What this task involves: Please reproduce the entries below without any change, from the line with "Avis clients" up to and including the line with "9.2 score op vergelijksites".

Exercise data:
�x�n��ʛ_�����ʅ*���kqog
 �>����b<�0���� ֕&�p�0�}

...

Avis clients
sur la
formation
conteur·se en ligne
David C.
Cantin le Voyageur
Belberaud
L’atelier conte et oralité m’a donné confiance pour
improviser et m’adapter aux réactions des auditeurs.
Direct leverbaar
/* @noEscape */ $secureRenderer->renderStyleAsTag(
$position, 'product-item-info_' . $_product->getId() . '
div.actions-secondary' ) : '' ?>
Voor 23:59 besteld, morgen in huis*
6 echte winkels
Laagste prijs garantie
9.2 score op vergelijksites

Result of this exercise:
Avis clients
sur la
formation
conteur·se en ligne
David C.
Cantin le Voyageur
Belberaud
L’atelier conte et oralité m’a donné confiance pour
improviser et m’adapter aux réactions des auditeurs.
Direct leverbaar
/* @noEscape */ $secureRenderer->renderStyleAsTag(
$position, 'product-item-info_' . $_product->getId() . '
div.actions-secondary' ) : '' ?>
Voor 23:59 besteld, morgen in huis*
6 echte winkels
Laagste prijs garantie
9.2 score op vergelijksites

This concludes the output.